Appellant seeks review of an order which determines the amount of uninsured motorist coverage which exists pursuant to two policies of insurance. The order was entered on joint motion for summary judgment as to the issue of insurance coverage; the issue of liability has not yet been determined, and awaits final hearing on the merits. We conclude that we are without jurisdiction to review the contested order and dismiss the appeal sue sponte.

Jurisdiction to review a trial court's non-final order is prescribed by Fla.R.App.P. 9.130,[1] the terms of which do not permit an appeal in the circumstances of this case. Subsection (a)(3)(C)(iv) of that rule has been construed as not permitting review of orders which address the issue of insurance coverage without determining liability. State Farm Mutual Automobile Insurance Co. v. Morris, 370 So. 2d 828 (Fla. 1st DCA 1979). Although Fidelity Casualty Co. v. Scott, 386 So. 2d 315 (Fla. 1st DCA 1980), permitted interlocutory appeal of a workers' *550 compensation order on the issue of insurance coverage, we would now conclude that Rule 9.130(a)(3)(C)(iv) does not authorize review of such an order by appeal.[2]
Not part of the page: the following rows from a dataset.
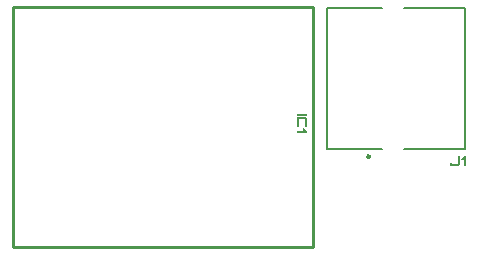
<source format=gbr>
G04*
G04 #@! TF.GenerationSoftware,Altium Limited,Altium Designer,23.1.1 (15)*
G04*
G04 Layer_Color=65535*
%FSLAX44Y44*%
%MOMM*%
G71*
G04*
G04 #@! TF.SameCoordinates,4BF497F3-78CA-41F9-8CC1-BB5D37DA9F24*
G04*
G04*
G04 #@! TF.FilePolarity,Positive*
G04*
G01*
G75*
%ADD10C,0.2500*%
%ADD11C,0.2540*%
%ADD12C,0.2000*%
G36*
X397984Y74850D02*
Y74828D01*
Y74765D01*
X397973Y74670D01*
X397952Y74554D01*
X397920Y74416D01*
X397878Y74268D01*
X397825Y74120D01*
X397740Y73962D01*
X397730Y73941D01*
X397698Y73899D01*
X397645Y73825D01*
X397571Y73740D01*
X397476Y73634D01*
X397371Y73539D01*
X397244Y73434D01*
X397106Y73338D01*
X397085Y73328D01*
X397043Y73307D01*
X396959Y73265D01*
X396853Y73222D01*
X396726Y73180D01*
X396568Y73138D01*
X396409Y73117D01*
X396229Y73106D01*
X390904D01*
X390819Y73117D01*
X390693Y73138D01*
X390566Y73159D01*
X390418Y73201D01*
X390259Y73265D01*
X390112Y73338D01*
X390090Y73349D01*
X390048Y73381D01*
X389974Y73434D01*
X389890Y73508D01*
X389784Y73592D01*
X389678Y73698D01*
X389573Y73825D01*
X389478Y73962D01*
X389467Y73983D01*
X389446Y74036D01*
X389403Y74110D01*
X389361Y74226D01*
X389319Y74353D01*
X389277Y74511D01*
X389256Y74670D01*
X389245Y74850D01*
Y75906D01*
X390989D01*
Y74934D01*
Y74924D01*
Y74913D01*
X391010Y74871D01*
X391020Y74860D01*
X396177D01*
X396198Y74871D01*
X396208Y74892D01*
Y74902D01*
Y74934D01*
X396219Y81834D01*
X397984D01*
Y74850D01*
D02*
G37*
G36*
X403235Y73106D02*
X401502D01*
Y79266D01*
X400974Y78601D01*
X398681D01*
X401396Y81834D01*
X403235D01*
Y73106D01*
D02*
G37*
G36*
X268524Y115840D02*
X259796D01*
Y117573D01*
X268524D01*
Y115840D01*
D02*
G37*
G36*
X266960Y114720D02*
X267076Y114699D01*
X267214Y114677D01*
X267351Y114635D01*
X267509Y114572D01*
X267658Y114498D01*
X267679Y114487D01*
X267721Y114456D01*
X267795Y114403D01*
X267879Y114329D01*
X267985Y114234D01*
X268091Y114128D01*
X268186Y114001D01*
X268281Y113864D01*
X268291Y113843D01*
X268323Y113790D01*
X268355Y113716D01*
X268408Y113610D01*
X268450Y113473D01*
X268482Y113325D01*
X268513Y113167D01*
X268524Y112987D01*
Y106024D01*
X266770D01*
Y112638D01*
X266759Y112681D01*
X266728Y112786D01*
X266664Y112881D01*
X266643Y112902D01*
X266590Y112934D01*
X266495Y112966D01*
X266358Y112987D01*
X261962D01*
X261952D01*
X261931D01*
X261899Y112976D01*
X261856D01*
X261751Y112945D01*
X261656Y112881D01*
Y112871D01*
X261635Y112860D01*
X261603Y112797D01*
X261571Y112702D01*
X261550Y112575D01*
Y106024D01*
X259796D01*
Y113071D01*
X259807Y113156D01*
X259828Y113283D01*
X259849Y113410D01*
X259891Y113558D01*
X259955Y113716D01*
X260028Y113864D01*
X260039Y113885D01*
X260071Y113927D01*
X260124Y114001D01*
X260198Y114086D01*
X260282Y114192D01*
X260388Y114297D01*
X260515Y114403D01*
X260652Y114498D01*
X260673Y114508D01*
X260726Y114530D01*
X260800Y114572D01*
X260916Y114614D01*
X261043Y114656D01*
X261201Y114699D01*
X261360Y114720D01*
X261539Y114730D01*
X266780D01*
X266791D01*
X266802D01*
X266865D01*
X266960Y114720D01*
D02*
G37*
G36*
X268524Y102706D02*
Y100867D01*
X259796D01*
Y102600D01*
X265956D01*
X265291Y103128D01*
Y105421D01*
X268524Y102706D01*
D02*
G37*
D10*
X321920Y81320D02*
G03*
X321920Y81320I-1250J0D01*
G01*
D11*
X19576Y4336D02*
Y207536D01*
X273576Y4336D02*
Y207536D01*
X19576D02*
X273576D01*
X19576Y4336D02*
X273576D01*
D12*
X350920Y207320D02*
X402670D01*
X285670D02*
X332420D01*
X285670Y87320D02*
Y207320D01*
X350920Y87320D02*
X402670D01*
X285670D02*
X332420D01*
X402670D02*
Y207320D01*
M02*

</source>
Accordingly, the appeal is dismissed.

McCORD and LARRY G. SMITH, JJ., concur.

NOTES

[1] See Fla.R.App.P. 9.030(b)(1)(B).

[2] We also note that Rule 9.030(b)(1)(B) has since been amended so as to limit the applicability of Rule 9.130 only to orders of circuit courts. Review of such non-final workers' compensation orders may now be sought by invoking this court's certiorari jurisdiction.